• Excerpted data:

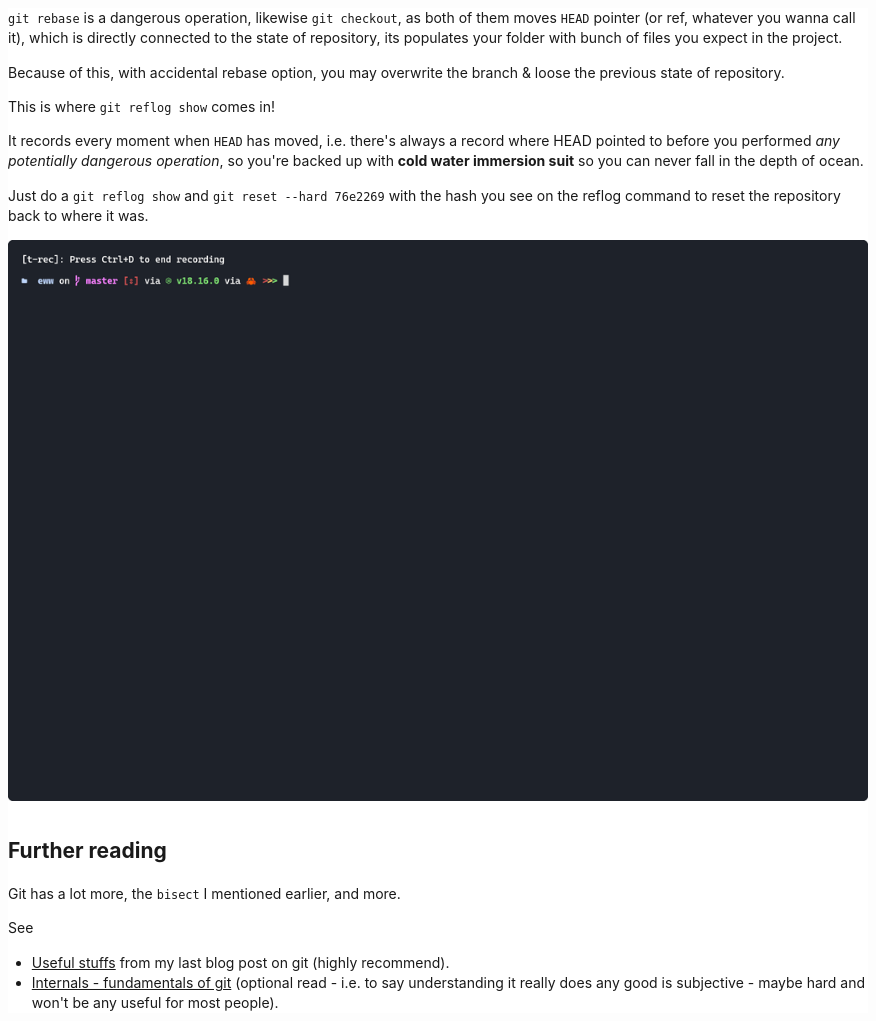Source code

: `git rebase` is a dangerous operation, likewise `git checkout`, as both of them moves `HEAD` pointer (or ref, whatever you wanna call it), which is directly connected to the state of repository, its populates your folder with bunch of files you expect in the project.

Because of this, with accidental rebase option, you may overwrite the branch & loose the previous state of repository.

This is where `git reflog show` comes in!

It records every moment when `HEAD` has moved, i.e. there's always a record where HEAD pointed to before you performed _any potentially dangerous operation_, so you're backed up with <b style="font-family: 'Inter var', Inter;">cold water immersion suit</b> so you can never fall in the depth of ocean.

Just do a `git reflog show` and `git reset --hard 76e2269` with the hash you see on the reflog command to reset the repository back to where it was.

![Reflog Example](./using-git-for-effective-collaboration/reflog-example.gif)

## Further reading

Git has a lot more, the `bisect` I mentioned earlier, and more.

See

- [Useful stuffs](https://animeshz.github.io/site/blogs/git.html#other-useful-stuffs) from my last blog post on git (highly recommend).
- [Internals - fundamentals of git](https://towardsdatascience.com/understanding-the-fundamentals-of-git-25b5b7ded3c4) (optional read - i.e. to say understanding it really does any good is subjective - maybe hard and won't be any useful for most people).
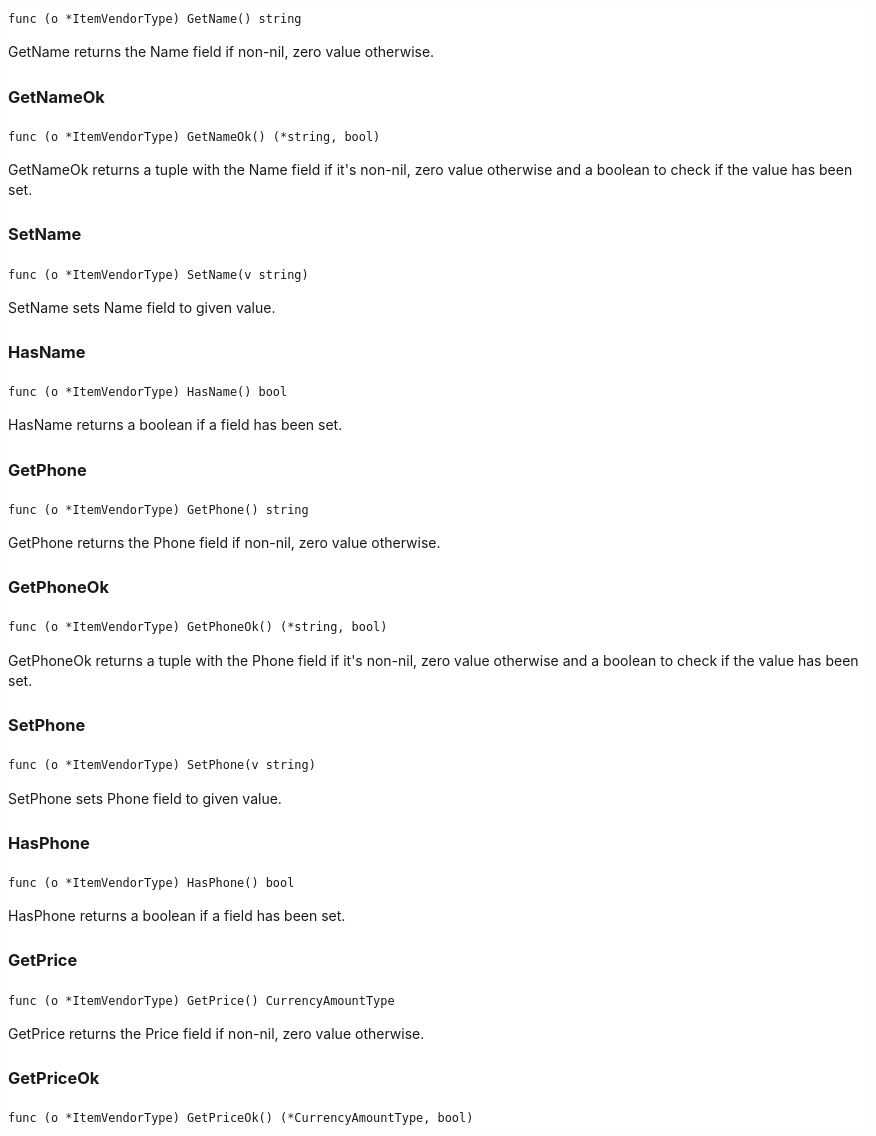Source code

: `func (o *ItemVendorType) GetName() string`

GetName returns the Name field if non-nil, zero value otherwise.

### GetNameOk

`func (o *ItemVendorType) GetNameOk() (*string, bool)`

GetNameOk returns a tuple with the Name field if it's non-nil, zero value otherwise
and a boolean to check if the value has been set.

### SetName

`func (o *ItemVendorType) SetName(v string)`

SetName sets Name field to given value.

### HasName

`func (o *ItemVendorType) HasName() bool`

HasName returns a boolean if a field has been set.

### GetPhone

`func (o *ItemVendorType) GetPhone() string`

GetPhone returns the Phone field if non-nil, zero value otherwise.

### GetPhoneOk

`func (o *ItemVendorType) GetPhoneOk() (*string, bool)`

GetPhoneOk returns a tuple with the Phone field if it's non-nil, zero value otherwise
and a boolean to check if the value has been set.

### SetPhone

`func (o *ItemVendorType) SetPhone(v string)`

SetPhone sets Phone field to given value.

### HasPhone

`func (o *ItemVendorType) HasPhone() bool`

HasPhone returns a boolean if a field has been set.

### GetPrice

`func (o *ItemVendorType) GetPrice() CurrencyAmountType`

GetPrice returns the Price field if non-nil, zero value otherwise.

### GetPriceOk

`func (o *ItemVendorType) GetPriceOk() (*CurrencyAmountType, bool)`

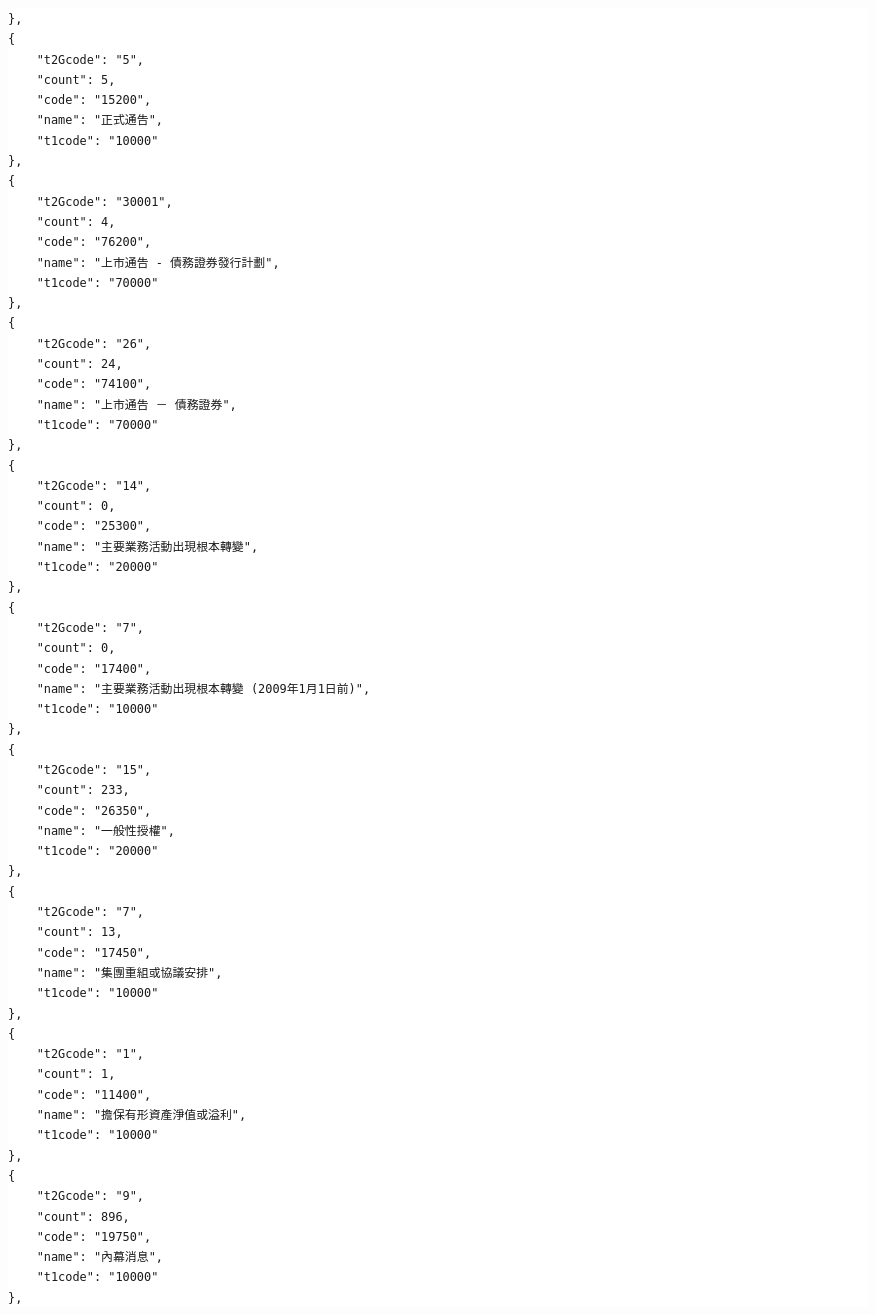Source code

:     },
    {
        "t2Gcode": "5",
        "count": 5,
        "code": "15200",
        "name": "正式通告",
        "t1code": "10000"
    },
    {
        "t2Gcode": "30001",
        "count": 4,
        "code": "76200",
        "name": "上市通告 - 債務證券發行計劃",
        "t1code": "70000"
    },
    {
        "t2Gcode": "26",
        "count": 24,
        "code": "74100",
        "name": "上市通告 － 債務證券",
        "t1code": "70000"
    },
    {
        "t2Gcode": "14",
        "count": 0,
        "code": "25300",
        "name": "主要業務活動出現根本轉變",
        "t1code": "20000"
    },
    {
        "t2Gcode": "7",
        "count": 0,
        "code": "17400",
        "name": "主要業務活動出現根本轉變 (2009年1月1日前)",
        "t1code": "10000"
    },
    {
        "t2Gcode": "15",
        "count": 233,
        "code": "26350",
        "name": "一般性授權",
        "t1code": "20000"
    },
    {
        "t2Gcode": "7",
        "count": 13,
        "code": "17450",
        "name": "集團重組或協議安排",
        "t1code": "10000"
    },
    {
        "t2Gcode": "1",
        "count": 1,
        "code": "11400",
        "name": "擔保有形資產淨值或溢利",
        "t1code": "10000"
    },
    {
        "t2Gcode": "9",
        "count": 896,
        "code": "19750",
        "name": "內幕消息",
        "t1code": "10000"
    },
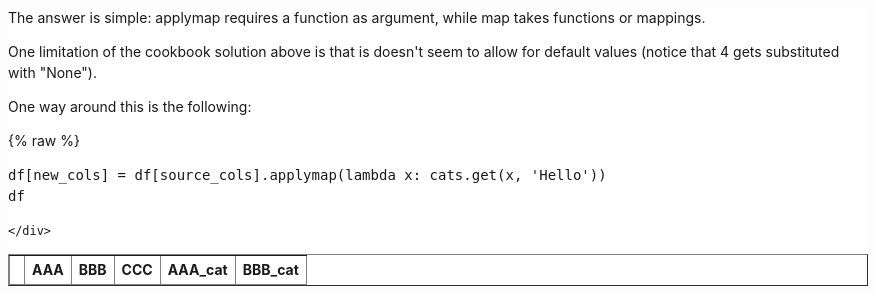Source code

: <div class="cell border-box-sizing text_cell rendered"><div class="inner_cell">
<div class="text_cell_render border-box-sizing rendered_html">
<p>The answer is simple: applymap requires a function as argument, while map takes functions or mappings.</p>

</div>
</div>
</div>
<div class="cell border-box-sizing text_cell rendered"><div class="inner_cell">
<div class="text_cell_render border-box-sizing rendered_html">
<p>One limitation of the cookbook solution above is that is doesn't seem to allow for default values (notice that 4 gets substituted with "None").</p>
<p>One way around this is the following:</p>

</div>
</div>
</div>
    {% raw %}
    
<div class="cell border-box-sizing code_cell rendered">
<div class="input">

<div class="inner_cell">
    <div class="input_area">
<div class=" highlight hl-ipython3"><pre><span></span><span class="n">df</span><span class="p">[</span><span class="n">new_cols</span><span class="p">]</span> <span class="o">=</span> <span class="n">df</span><span class="p">[</span><span class="n">source_cols</span><span class="p">]</span><span class="o">.</span><span class="n">applymap</span><span class="p">(</span><span class="k">lambda</span> <span class="n">x</span><span class="p">:</span> <span class="n">cats</span><span class="o">.</span><span class="n">get</span><span class="p">(</span><span class="n">x</span><span class="p">,</span> <span class="s1">&#39;Hello&#39;</span><span class="p">))</span>
<span class="n">df</span>
</pre></div>

    </div>
</div>
</div>

<div class="output_wrapper">
<div class="output">

<div class="output_area">


<div class="output_html rendered_html output_subarea output_execute_result">
<div>
<style scoped>
    .dataframe tbody tr th:only-of-type {
        vertical-align: middle;
    }

    .dataframe tbody tr th {
        vertical-align: top;
    }

    .dataframe thead th {
        text-align: right;
    }
</style>
<table border="1" class="dataframe">
  <thead>
    <tr style="text-align: right;">
      <th></th>
      <th>AAA</th>
      <th>BBB</th>
      <th>CCC</th>
      <th>AAA_cat</th>
      <th>BBB_cat</th>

• About this exercise: Extract each line of the listing above that contains the string "HasName".

• Answer to this problem:
### HasName
`func (o *ItemVendorType) HasName() bool`
HasName returns a boolean if a field has been set.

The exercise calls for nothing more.